Folding Text

Recently I paid £28 on the Apple app store for a copy of Mellel 3, a word processor I don’t intend to use. This is more than just an example of my relentless addiction to acquiring software (honest!). I recently came across a cache of files from way back in 2006  when I used to use Mellel as my word processor of choice– for the record, it is excellent for handling long documents. At the time, Word on the Mac was more or less unusable for me– it kept slowing down and crashing and Scrivener was not even a blip on my radar. I found Mellel through David Hewson’s excellent blog and I settled down to use it for around a year, until I found Scrivener which I have been using ever since. My old copy of Mellel was for the PowerPC and simply would not run on my new Mac. I had 32000 words of a Kormak novel in the Mellel format and I wanted to get at it, so I spent the money. You could see this as an example of vendor lock-in via a proprietary format, but I prefer to see it as an example of author stupidity in not saving his work in a universal format. 

All of which is a very long-winded introduction to my review of Folding Text. Folding Text is yet another word processor albeit of a very specialised sort. It works with plain text which is pretty much the universal format and likely to remain so for the foreseeable future. It works everywhere and on everything– computers of every OS, iPhones, Android Phones, you name it. Stick a plain text file in Dropbox and you can use it most anywhere, anytime. You’re not likely to find yourself having to buy a new version of your old word processor to have to access your old files either. 
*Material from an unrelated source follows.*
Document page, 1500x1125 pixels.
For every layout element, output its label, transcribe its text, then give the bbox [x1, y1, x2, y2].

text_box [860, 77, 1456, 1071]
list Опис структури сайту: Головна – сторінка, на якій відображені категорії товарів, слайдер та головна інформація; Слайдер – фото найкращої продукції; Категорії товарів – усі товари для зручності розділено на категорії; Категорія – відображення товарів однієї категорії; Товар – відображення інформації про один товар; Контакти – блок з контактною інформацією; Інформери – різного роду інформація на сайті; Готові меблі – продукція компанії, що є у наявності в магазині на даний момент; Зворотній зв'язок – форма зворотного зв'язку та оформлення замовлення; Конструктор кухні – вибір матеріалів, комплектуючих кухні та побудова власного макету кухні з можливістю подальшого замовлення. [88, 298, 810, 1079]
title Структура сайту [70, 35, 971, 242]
A friend of mine quite rightly said, well, Bill, if you want to use plain text, why not just use TextEdit or WordPad or some other plain text editor? Which is a very good question. The answer is that none of them have the features I want in a word processor. They are a bit too barebones. You can work with the text but have no control over structure at all.

Folding Text, on the other hand, by means of some clever tricks lets me do most of the things I would in Microsoft Word in plain text. If I want to have level one header I simply put a hash mark in front of it. While I am using Folding Text, it will be treated like a header. I can open up all the sub-text in an outline or hide it. I can move the sections around in an outline. Folding Text lets me set up checkboxes and timers and other things in a similar manner. It’s a clever idea that would let me work purely in plain text if I wanted to. 

Does this mean I will be abandoning Scrivener any time soon? Of course not. I was seduced by the reviews of Folding Text– universally excellent and I wanted to try the program out. I have even been using it for writing notes and essays. It’s a pleasant work environment and hey its given me something to blog about. (It has also reminded me to start saving all my files in plain text for backup purposes.) If you are interested in a fast, light and formidable Mac plain text editor/outliner, it looks like a good bet. It costs £10.49 at the App store.